Fingerprinting and photographing at Schuylkill County Prison are handled by the Schuylkill County Sheriff's Office Central Booking Office. Under Pennsylvania law (Title 18 § 9112), these steps are required for all indictable offenses. For families, the takeaway is straightforward: prints and a photo aren't extra steps or something reserved for unusual cases. They're standard procedure when the charge level requires it.
Note: If your loved one is booked on an indictable offense, expect fingerprinting and a booking photo as a normal, official step under Pennsylvania’s mandatory fingerprinting law (Title 18 § 9112).
Schuylkill County uses a LIVESCAN fingerprint system - a computerized method for capturing prints during booking. In 2021, the county installed a second LIVESCAN machine at Schuylkill County Prison to improve fingerprint compliance. Having this machine on-site also reduces how often incarcerated people need to be moved to the Schuylkill County Court House, which improves safety for deputies, staff, and the public.
Why it matters: Less movement during processing reduces security risks and cuts down on delays, so identification steps like fingerprinting happen more smoothly.
- Capture fingerprints with LIVESCAN - prints are taken electronically during booking rather than relying on older ink methods.
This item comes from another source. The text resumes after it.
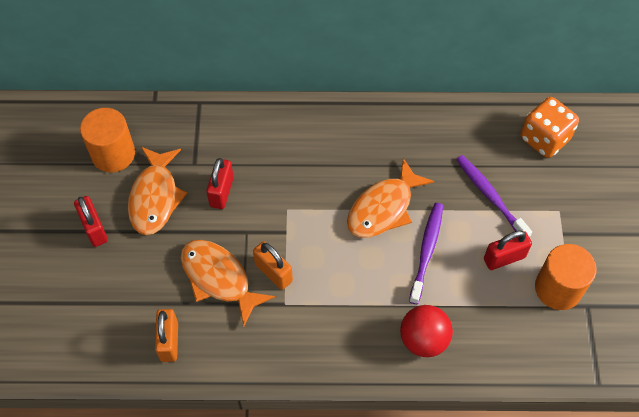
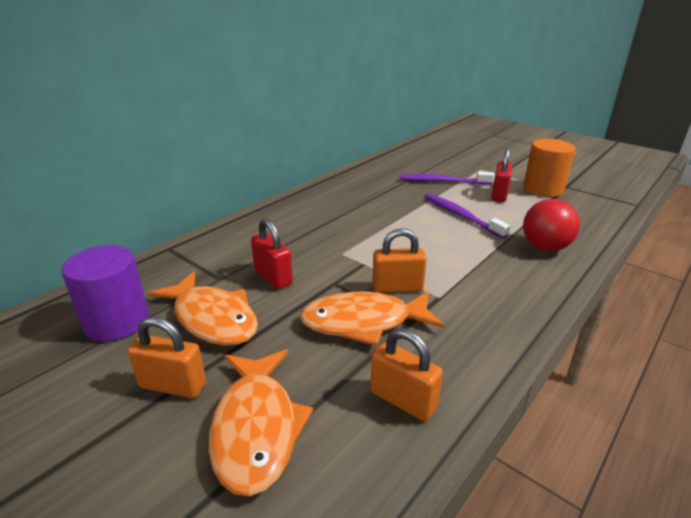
camera: 50 degrees left, 30 degrees down
red padlock [74,196,108,247] -> orange padlock [128,317,206,398]
orange cylinder [80,108,135,172] -> purple cylinder [61,245,149,341]
orange fish [347,158,435,238] -> orange fish moved to [209,349,313,496]
orange dice [520,97,579,158] -> none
- Use the second machine to reduce bottlenecks - adding another LIVESCAN station supports better compliance by making it easier to complete fingerprinting.
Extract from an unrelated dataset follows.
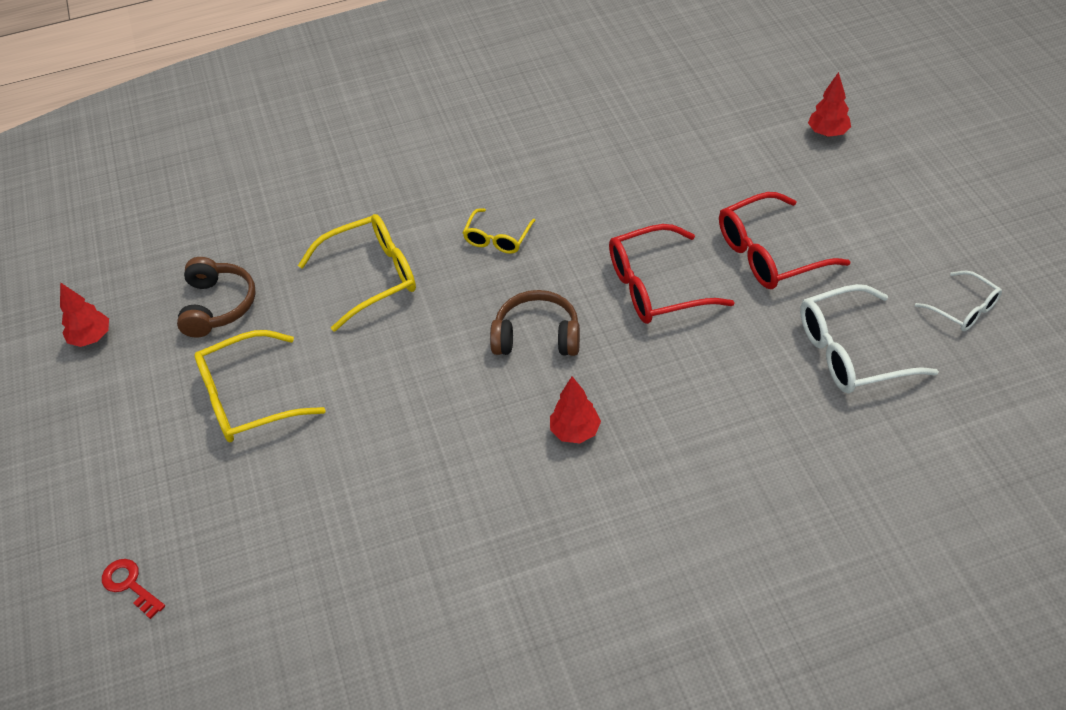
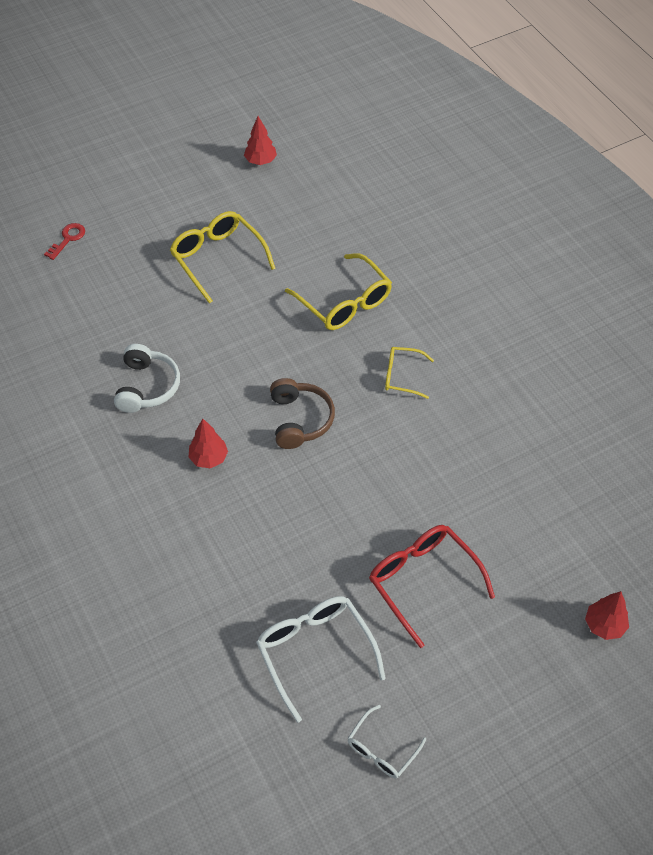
camera: 75 degrees right, 5 degrees up
brown headphones [177,257,256,338] -> none
red glasses [609,224,735,324] -> none
none -> white headphones [114,344,180,413]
- Limit unnecessary movement - the added capacity is intended to decrease movement of incarcerated people in the courthouse, supporting overall safety for staff and the public.
Once fingerprints and the booking photo are taken, that identification data doesn't stay local. Both are transmitted over dedicated phone lines through AFIS (Automated Fingerprint Identification System) to the Pennsylvania State Police Central Repository in Harrisburg, then forwarded to the FBI. This is the standard path booking identifiers follow after collection.
Quick clarification: Schuylkill County transmits both fingerprints and booking photos through AFIS to the State Police repository, then to the FBI - not just fingerprints.
For families, the key thing to understand is that fingerprints and booking photos become part of a broader identification record. At Schuylkill County Prison, both are collected for all indictable offenses under Pennsylvania's mandatory fingerprinting law (Title 18 § 9112) and transmitted through AFIS to the Pennsylvania State Police Central Repository and then to the FBI. Once collected, this information is shared beyond the jail - so accurate identity details matter, especially if you're concerned about mix-ups between people with similar names.
- ✓ Expect fingerprints and a booking photo if the charge is an indictable offense (Title 18 § 9112).
- ✓ Keep a close eye on identity details you can verify (legal name spelling, date of birth) since fingerprints and photos are transmitted through AFIS to the Pennsylvania State Police Central Repository and then to the FBI.
- ✓ If you believe the wrong person’s information is being used, raise the concern promptly - booking identification is designed to tie the person to the record using fingerprints and a photo.